*Exercise instructions*: Pick up the commentary on corporate tax cuts and economic growth at its final sentence, on the US social security rate, and write what comes next.

*Text provided*:
In Australia, our treasurer Scott Morrison still wants to reduce the corporate tax rate from 30% to 25%, mainly it seems because the US has reduced its rate from 35% to 21%. I commented as follows on Morrison’s Facebook page …

This is the greatest load of twaddle since climate change denial. There is no evidence that corporate tax cuts lead to growth and jobs. There are so many other factors influencing growth.

The UK has had seven cuts to its corporate rate in 10 years from 30% to 19% and its GDP growth is down to 1.7%. Its top personal rate came down from 50% to 45% in 2013. Its GST rate is 20%.

France’s corporate tax rate has been 33.3% since 2007. GDP growth has increased to 2.3% over the last year after being around 1% for a number of years. Its top personal rate went up to 50.3% in 2012 from about 46% and its GST rate is 20%.

Germany’s corporate tax rate has been 29-30% since 2008. GDP growth has increased from 1.8% to 2.8% over the last year. Its top personal rate is unchanged at 47.5% and GST is unchanged at 19%.

Canada’s corporate rate has been at 26-27% since 2012 after reducing four times from 31.4% in 2008. Growth fell to 0.3% in 2015. Growth is now up to 3.0% despite the top personal rate increasing from 29% to 33% in 2016. It has a social security rate of 14.4%.

The US corporate rate has been around 35% since the late 1980s and overall the economy doesn’t seem to have suffered. Add another 5% on average for state income tax. GDP growth is currently 2.3%. Top personal rate went from 35% to 39.6% in 2013. Social security rate is 21.3%.

*Source data*:

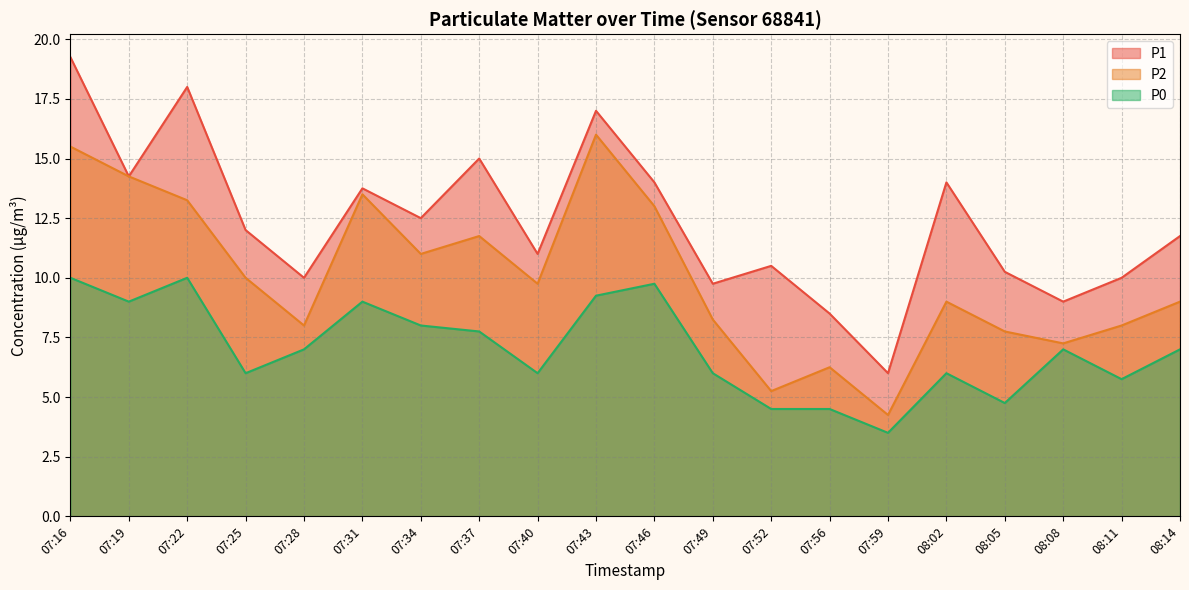

Which category has the lowest value across all series?

07:59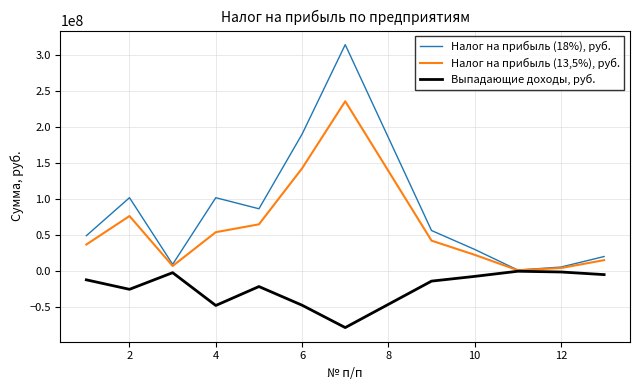

How many values in the Налог на прибыль (13,5%), руб. series are below 42223097?

6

*Written answer*:
Our corporate tax rate has been 30% since 2002 (average rate is 17% and effective rate 10.4%). But our GST is only 10%. Our GDP growth is up to 2.8% although it would be around 1% if federal government expenditure was reduced to equal revenue. Quite a few countries might have a corporate rate lower than ours but they have a much higher GST while personal rates are similar. GDP growth varies among countries but there doesn’t seem to be any correlation between tax rates and GDP growth rates.

Most countries have a large government debt, and tax cuts at this stage will make this worse. As a few commentators have suggested, tax cuts will be like a sugar hit. There might be some short term gains (including for tax havens, I presume) although these will be small and uncertain, but there will be long term pain, especially if there is another world downturn.

We don’t need to get into a race to the bottom with the US. Our investment from overseas grew 39% in six years under Labor and has continued to increase steadily. Trump met with his bankers in the 1990s when he was busy sending his casino broke. One of them said later that talking to Trump was like talking to someone who had skipped economics and accounting classes at college.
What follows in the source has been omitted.